__Quoted passage__.

For evaluating whether high-scoring flow signals carry real directional information, 12 months is the practical minimum. You need enough samples per sector and score tier to generate confidence intervals below ±10 percentage points.
How to backtest options flow signals
A rigorous options flow backtest follows five steps:
- Define your signal universe. What qualifies as a signal? For example: score ≥ 70, premium ≥ $100,000, aggressor side = ASK, execution = SWEEP. This becomes your filter. Apply it identically to every session in your dataset: no look-ahead, no manual selection.
- Record the snapshot. For each qualifying signal, record the underlying's closing price on the signal date (or the midpoint price closest to the signal timestamp for intraday precision). This is your entry reference price.
- Measure forward returns. At your chosen horizon (1 trading day, 3 days, 5 days), record the underlying's closing price. The forward return = (exit price − entry price) / entry price × 100%.
- Classify the outcome. A CALL signal is a directional hit if the forward return is positive; a PUT signal is a hit if the return is negative. This directional classification, not options P&L, is the cleanest signal quality metric (it removes IV, decay, and bid-ask noise from the equation).

__Requirements__.
• 1. Translate this sentence from the backtesting guide into Spanish: "You need enough samples per sector and score tier to generate confidence intervals below ±10 percentage points."
• 2. In the backtesting guide, turn the paragraph that begins "Define your signal universe" into a short list that keeps its main facts.
• 3. Write the next part of the backtesting guide, picking up right after its last sentence.
The records that follow come from a different source than the backtesting guide.

__Raw records__.
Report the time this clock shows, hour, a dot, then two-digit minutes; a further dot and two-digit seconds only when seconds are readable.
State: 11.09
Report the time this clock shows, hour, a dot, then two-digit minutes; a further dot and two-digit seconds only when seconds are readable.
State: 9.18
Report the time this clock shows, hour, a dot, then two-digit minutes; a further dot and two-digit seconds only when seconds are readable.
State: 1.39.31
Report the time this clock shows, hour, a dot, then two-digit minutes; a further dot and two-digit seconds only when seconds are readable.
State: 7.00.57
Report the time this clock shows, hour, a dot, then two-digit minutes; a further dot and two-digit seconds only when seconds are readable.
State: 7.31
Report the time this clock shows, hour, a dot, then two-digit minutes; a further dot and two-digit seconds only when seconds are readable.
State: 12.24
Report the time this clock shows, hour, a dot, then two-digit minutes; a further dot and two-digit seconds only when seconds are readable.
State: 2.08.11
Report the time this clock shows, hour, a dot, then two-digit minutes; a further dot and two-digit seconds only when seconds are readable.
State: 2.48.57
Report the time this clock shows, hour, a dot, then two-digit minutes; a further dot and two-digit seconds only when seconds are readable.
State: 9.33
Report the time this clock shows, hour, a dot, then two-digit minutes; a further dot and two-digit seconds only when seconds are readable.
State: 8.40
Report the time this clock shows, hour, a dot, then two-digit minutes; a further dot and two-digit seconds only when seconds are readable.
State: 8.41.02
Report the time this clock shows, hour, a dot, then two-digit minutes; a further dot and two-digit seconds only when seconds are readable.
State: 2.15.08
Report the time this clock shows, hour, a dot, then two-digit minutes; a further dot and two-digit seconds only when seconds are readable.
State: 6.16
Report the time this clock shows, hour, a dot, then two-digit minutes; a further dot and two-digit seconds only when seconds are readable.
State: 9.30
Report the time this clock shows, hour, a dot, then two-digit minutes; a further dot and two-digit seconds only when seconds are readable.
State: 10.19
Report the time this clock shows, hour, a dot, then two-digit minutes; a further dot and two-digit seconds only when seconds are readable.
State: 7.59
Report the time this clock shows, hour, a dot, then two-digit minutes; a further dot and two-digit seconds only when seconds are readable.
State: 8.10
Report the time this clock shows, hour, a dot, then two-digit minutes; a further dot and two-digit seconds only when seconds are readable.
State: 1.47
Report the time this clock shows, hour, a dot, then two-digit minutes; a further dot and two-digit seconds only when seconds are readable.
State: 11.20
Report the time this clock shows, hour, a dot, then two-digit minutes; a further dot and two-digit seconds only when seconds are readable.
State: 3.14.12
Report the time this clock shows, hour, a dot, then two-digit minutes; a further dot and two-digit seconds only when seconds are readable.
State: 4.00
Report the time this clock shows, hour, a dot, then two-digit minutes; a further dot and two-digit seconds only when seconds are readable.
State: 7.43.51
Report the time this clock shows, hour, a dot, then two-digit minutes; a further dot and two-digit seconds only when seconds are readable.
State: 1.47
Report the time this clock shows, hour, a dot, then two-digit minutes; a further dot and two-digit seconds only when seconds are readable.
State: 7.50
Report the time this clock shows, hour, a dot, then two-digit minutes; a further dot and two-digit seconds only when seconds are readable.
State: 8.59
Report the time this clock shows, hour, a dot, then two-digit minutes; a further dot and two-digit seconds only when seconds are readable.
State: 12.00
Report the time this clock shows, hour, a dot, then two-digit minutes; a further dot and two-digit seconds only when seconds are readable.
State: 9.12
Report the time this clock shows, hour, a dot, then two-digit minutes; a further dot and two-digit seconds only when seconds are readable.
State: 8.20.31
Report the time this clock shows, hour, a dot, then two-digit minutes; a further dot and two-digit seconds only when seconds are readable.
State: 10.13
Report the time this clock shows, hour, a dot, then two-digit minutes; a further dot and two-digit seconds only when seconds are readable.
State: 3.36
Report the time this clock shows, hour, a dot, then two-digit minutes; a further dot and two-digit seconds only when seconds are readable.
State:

__Set of answers__.
• 1. Necesitas suficientes muestras por sector y por nivel de puntuación para generar intervalos de confianza inferiores a ±10 puntos porcentuales.

• 2.
- Decide what counts as a signal, for example score ≥ 70, premium ≥ $100,000, aggressor side = ASK, execution = SWEEP.
- Use those rules as your filter.
- Apply the filter the same way to every session in the dataset, with no look-ahead and no manual selection.

• 3.
- Aggregate by tier, type, and sector. Calculate hit-rate (% correct directional calls), average forward return, and standard deviation by score tier (EXTREME / ELEVATED / NOTABLE), option type (CALL / PUT), and sector (Technology, Biotech, Energy, etc.). The tier × sector cross-tab is where the most actionable patterns appear.
Common backtesting mistakes
- Survivorship sampling: only including signals that were followed by large moves. This is the most common form of options flow cherry-picking and produces meaninglessly inflated hit-rates.
- Intraday timing games: using the low of day as the entry price for call signals and the high of day as entry for put signals. A fair backtest uses the same objective price (closing price or signal-time midpoint) for every signal.
- Ignoring small samples: reporting a 100% hit-rate from 4 signals in biotech is worse than reporting a 60% hit-rate from 80 signals. Require a minimum sample (30+ per cell) before reporting a rate.
- Mixing market regimes: a backtest that runs across 2020 (crash + recovery), 2021 (gamma squeeze), and 2022 (rate hikes) is averaging over very different environments. Segment by regime to find where signals are strongest.
- Forgetting the denominator: reporting 10 winning examples without disclosing how many total signals were evaluated in the same period.
What hit-rates to expect (honestly)
Honest published research on options flow signal accuracy is sparse, because most providers have no incentive to publish numbers that might disappoint users. The figures that do appear in academic literature and independent analysis suggest:
- EXTREME tier (score 85+, Vol/OI 10×+, premium $250K+, ask-side sweep): 3-day directional hit-rates in liquid large-cap names of 58–65% across bull-market regimes. Weaker in high-volatility environments (VIX above 25).
- ELEVATED tier (score 70–84): 3-day hit-rates of 53–59%: meaningful outperformance over random, but with considerably more variance than EXTREME.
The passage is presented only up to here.